August Köhler – a ZEISS staff member – discovered fluorescence by chance in 1904. He was working on an ultraviolet (UV) microscope when he noticed that a crystal he was examining was emitting light. Köhler initially dismissed it as an irritating side-effect, but he soon recognized its potential. In 1908 he presented the first microscope designed to harness this effect in Vienna. At first, the invention was primarily taken up by botanists and microbiologists. But from the mid-1920s onwards, this type of microscope began to make steady inroads into the medical research arena.
It works on a simple principle: when certain dyes in a sample – known as fluorophores – are excited by high-energy radiation, they begin to emit light themselves. This process is called fluorescence, and the emission from the sample is often a weak green or red light.

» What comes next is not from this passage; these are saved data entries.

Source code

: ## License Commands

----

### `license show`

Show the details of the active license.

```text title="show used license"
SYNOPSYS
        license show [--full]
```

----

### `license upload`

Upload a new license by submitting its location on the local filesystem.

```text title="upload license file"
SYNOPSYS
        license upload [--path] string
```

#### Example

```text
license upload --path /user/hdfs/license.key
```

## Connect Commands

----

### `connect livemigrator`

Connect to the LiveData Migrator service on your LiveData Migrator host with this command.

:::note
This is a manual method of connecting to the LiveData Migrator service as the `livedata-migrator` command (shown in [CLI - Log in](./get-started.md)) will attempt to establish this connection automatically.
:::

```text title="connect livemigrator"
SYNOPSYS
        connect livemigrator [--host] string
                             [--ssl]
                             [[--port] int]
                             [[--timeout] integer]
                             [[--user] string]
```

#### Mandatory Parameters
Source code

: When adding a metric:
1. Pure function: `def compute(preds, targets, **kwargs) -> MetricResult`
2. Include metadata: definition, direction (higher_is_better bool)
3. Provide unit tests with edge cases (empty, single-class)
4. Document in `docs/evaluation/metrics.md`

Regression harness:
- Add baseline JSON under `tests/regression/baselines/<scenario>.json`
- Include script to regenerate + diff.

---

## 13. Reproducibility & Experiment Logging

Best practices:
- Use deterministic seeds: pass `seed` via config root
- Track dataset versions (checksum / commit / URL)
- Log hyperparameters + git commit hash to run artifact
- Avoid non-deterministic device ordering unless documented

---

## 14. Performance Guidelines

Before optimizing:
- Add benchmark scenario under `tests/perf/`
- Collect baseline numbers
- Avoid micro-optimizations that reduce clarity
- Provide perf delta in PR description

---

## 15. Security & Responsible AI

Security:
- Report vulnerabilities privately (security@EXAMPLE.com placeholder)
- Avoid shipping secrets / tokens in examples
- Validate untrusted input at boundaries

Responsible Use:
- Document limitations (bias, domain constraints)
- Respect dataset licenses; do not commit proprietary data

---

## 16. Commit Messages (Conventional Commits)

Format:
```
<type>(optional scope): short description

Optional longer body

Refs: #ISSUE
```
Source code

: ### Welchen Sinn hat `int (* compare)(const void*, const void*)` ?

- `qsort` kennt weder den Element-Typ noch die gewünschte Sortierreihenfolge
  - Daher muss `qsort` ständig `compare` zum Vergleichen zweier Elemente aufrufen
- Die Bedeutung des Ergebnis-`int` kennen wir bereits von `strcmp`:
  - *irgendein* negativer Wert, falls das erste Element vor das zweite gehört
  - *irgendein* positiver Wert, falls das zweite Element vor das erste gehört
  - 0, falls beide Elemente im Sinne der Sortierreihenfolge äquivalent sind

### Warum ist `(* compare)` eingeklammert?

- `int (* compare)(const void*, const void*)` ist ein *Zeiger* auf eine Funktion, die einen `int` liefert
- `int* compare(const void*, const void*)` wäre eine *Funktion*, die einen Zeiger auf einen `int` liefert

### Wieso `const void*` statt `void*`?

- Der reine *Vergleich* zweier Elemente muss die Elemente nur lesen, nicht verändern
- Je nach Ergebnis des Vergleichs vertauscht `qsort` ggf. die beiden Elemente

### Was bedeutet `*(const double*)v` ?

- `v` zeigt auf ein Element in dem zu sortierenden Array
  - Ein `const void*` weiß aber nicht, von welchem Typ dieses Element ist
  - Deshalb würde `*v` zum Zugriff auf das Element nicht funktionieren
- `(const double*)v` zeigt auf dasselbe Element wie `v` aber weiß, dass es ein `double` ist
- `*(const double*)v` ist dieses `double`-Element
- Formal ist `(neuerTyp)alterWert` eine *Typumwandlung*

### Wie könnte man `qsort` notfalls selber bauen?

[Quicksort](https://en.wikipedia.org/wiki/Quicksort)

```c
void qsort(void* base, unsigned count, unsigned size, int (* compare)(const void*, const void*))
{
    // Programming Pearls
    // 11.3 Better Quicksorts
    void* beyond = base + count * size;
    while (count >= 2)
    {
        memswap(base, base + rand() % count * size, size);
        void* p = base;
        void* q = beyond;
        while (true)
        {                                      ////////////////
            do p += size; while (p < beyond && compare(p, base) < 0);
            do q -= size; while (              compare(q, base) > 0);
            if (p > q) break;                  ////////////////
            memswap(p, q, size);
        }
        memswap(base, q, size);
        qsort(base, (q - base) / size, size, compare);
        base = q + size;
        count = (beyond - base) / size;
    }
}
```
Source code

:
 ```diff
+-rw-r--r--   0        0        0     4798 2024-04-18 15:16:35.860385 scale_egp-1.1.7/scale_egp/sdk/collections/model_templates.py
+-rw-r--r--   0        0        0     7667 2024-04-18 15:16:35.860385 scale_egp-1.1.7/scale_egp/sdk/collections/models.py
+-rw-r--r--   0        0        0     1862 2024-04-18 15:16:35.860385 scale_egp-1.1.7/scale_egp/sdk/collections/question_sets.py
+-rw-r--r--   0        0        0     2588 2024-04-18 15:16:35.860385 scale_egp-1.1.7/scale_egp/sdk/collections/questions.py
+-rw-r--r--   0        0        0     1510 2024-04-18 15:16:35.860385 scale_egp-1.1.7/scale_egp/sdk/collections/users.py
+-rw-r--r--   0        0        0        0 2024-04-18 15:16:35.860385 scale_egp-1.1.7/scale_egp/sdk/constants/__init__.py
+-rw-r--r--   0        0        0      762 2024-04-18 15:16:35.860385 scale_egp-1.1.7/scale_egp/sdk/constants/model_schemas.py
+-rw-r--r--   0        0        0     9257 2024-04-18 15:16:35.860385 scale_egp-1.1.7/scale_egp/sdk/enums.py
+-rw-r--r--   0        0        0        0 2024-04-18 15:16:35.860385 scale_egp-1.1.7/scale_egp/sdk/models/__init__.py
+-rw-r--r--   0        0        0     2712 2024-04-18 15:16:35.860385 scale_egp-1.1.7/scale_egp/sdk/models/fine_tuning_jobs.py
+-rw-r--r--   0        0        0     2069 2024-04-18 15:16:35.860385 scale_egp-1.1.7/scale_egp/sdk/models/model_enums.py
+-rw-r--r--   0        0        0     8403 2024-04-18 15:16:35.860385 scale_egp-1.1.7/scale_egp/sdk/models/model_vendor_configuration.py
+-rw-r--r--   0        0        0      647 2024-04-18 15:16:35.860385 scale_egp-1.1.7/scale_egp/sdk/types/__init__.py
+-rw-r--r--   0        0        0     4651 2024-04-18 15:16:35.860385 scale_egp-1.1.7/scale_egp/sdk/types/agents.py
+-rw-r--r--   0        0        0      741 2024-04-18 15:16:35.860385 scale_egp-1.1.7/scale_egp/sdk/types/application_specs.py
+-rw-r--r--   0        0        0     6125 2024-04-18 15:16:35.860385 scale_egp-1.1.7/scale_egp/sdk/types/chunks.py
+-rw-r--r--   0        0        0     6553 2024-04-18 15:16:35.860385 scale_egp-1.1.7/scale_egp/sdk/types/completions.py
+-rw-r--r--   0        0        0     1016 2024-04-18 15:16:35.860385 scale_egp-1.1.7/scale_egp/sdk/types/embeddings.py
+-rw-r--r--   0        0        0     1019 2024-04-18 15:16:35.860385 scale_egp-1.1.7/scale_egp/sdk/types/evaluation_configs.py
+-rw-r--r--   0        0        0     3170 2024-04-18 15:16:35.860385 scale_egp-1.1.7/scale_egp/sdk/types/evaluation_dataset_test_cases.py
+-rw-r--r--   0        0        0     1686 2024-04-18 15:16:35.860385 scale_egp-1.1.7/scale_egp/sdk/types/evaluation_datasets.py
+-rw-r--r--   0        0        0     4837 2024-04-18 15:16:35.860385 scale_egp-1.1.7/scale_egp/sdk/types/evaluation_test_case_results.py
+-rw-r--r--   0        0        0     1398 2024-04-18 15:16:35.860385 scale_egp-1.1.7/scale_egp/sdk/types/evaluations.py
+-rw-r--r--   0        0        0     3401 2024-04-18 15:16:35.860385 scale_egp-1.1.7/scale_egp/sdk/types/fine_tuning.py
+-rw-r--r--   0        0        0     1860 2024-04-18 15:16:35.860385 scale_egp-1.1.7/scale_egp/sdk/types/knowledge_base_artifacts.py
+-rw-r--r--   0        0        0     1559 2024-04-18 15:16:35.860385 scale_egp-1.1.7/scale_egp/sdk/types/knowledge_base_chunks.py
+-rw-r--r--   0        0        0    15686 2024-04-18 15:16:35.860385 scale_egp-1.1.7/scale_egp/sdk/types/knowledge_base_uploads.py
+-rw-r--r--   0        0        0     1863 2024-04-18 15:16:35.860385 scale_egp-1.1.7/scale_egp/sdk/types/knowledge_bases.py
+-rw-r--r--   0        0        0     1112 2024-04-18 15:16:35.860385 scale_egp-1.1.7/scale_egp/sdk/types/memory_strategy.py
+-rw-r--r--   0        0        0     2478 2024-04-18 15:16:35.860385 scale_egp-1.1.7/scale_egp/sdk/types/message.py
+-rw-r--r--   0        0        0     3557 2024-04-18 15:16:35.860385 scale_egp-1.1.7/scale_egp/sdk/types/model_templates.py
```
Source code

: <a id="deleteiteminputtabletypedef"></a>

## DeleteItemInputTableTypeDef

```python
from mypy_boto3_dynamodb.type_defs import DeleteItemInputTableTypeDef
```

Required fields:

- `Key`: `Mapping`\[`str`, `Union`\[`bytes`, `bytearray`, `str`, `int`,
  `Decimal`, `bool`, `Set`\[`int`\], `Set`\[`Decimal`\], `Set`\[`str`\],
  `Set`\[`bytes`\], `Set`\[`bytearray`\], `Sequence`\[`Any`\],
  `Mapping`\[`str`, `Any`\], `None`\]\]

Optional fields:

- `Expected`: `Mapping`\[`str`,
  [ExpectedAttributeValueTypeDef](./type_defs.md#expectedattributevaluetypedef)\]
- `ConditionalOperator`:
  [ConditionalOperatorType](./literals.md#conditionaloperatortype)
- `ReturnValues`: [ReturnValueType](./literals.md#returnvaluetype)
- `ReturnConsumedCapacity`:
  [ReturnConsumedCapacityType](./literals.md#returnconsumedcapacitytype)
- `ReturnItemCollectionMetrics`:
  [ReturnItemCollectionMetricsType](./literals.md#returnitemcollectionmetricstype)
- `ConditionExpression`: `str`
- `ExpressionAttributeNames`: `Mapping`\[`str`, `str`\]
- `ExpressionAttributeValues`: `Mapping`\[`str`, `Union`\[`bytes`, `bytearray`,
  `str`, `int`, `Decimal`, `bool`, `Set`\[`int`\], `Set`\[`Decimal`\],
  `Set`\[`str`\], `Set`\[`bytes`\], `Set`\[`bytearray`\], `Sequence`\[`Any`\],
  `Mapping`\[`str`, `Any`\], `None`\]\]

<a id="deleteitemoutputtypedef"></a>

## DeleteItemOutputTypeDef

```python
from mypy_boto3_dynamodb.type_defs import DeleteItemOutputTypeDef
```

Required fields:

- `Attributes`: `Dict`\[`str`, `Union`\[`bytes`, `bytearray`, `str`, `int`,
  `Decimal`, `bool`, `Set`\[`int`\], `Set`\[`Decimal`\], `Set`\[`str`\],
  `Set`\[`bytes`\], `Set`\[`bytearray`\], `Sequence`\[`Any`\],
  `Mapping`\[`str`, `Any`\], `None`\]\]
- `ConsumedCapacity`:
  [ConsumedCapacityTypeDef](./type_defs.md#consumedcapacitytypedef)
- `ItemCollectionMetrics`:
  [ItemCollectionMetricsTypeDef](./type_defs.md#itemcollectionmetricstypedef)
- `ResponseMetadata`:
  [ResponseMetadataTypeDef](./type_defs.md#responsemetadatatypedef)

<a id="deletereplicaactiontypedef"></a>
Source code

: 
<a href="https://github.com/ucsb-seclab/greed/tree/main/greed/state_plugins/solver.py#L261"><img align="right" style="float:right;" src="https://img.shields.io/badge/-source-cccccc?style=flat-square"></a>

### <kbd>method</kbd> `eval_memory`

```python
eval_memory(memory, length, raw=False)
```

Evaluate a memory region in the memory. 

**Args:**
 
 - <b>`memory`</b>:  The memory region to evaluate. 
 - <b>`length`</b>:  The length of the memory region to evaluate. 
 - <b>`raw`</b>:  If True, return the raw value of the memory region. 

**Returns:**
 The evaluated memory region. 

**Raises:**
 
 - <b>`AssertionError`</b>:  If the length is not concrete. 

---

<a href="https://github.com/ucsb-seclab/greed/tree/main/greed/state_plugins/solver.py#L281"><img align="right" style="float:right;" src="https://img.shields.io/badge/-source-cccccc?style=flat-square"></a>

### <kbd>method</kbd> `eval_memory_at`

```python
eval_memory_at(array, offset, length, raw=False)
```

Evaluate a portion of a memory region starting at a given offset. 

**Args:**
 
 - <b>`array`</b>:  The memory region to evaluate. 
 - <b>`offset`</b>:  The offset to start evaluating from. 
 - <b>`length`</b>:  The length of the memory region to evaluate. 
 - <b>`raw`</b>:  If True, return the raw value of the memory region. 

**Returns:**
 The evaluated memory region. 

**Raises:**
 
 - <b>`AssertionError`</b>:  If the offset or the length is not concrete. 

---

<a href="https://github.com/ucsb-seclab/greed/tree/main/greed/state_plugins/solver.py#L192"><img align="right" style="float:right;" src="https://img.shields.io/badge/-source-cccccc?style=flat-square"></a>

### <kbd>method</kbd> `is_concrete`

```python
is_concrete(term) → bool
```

The Nobel Prize in Chemistry 2008 marked a further milestone in fluorescence microscopy. Osamu Shimomura, Martin Chalfie and Roger Y. Tsien discovered the green fluorescent protein "GFP" in the luminescent jellyfish Aequorea victoria for the first time. They subsequently attached the GFP gene to other genes which produce proteins. This meant that the fluorescence would indicate when an organism was producing these proteins. As a result, researchers can now use an optical microscope to conduct 'live' observations of protein activity in living cells. To facilitate this process, ZEISS offers laser scanning microscope systems which provide high-resolution and 3D insights without damaging the samples.
Modern methods of fluorescence microscopy such as photoactivated localization microscopy (PALM) can even use fluorescent proteins to circumvent the diffraction limit of optical microscopes first postulated by Ernst Abbe.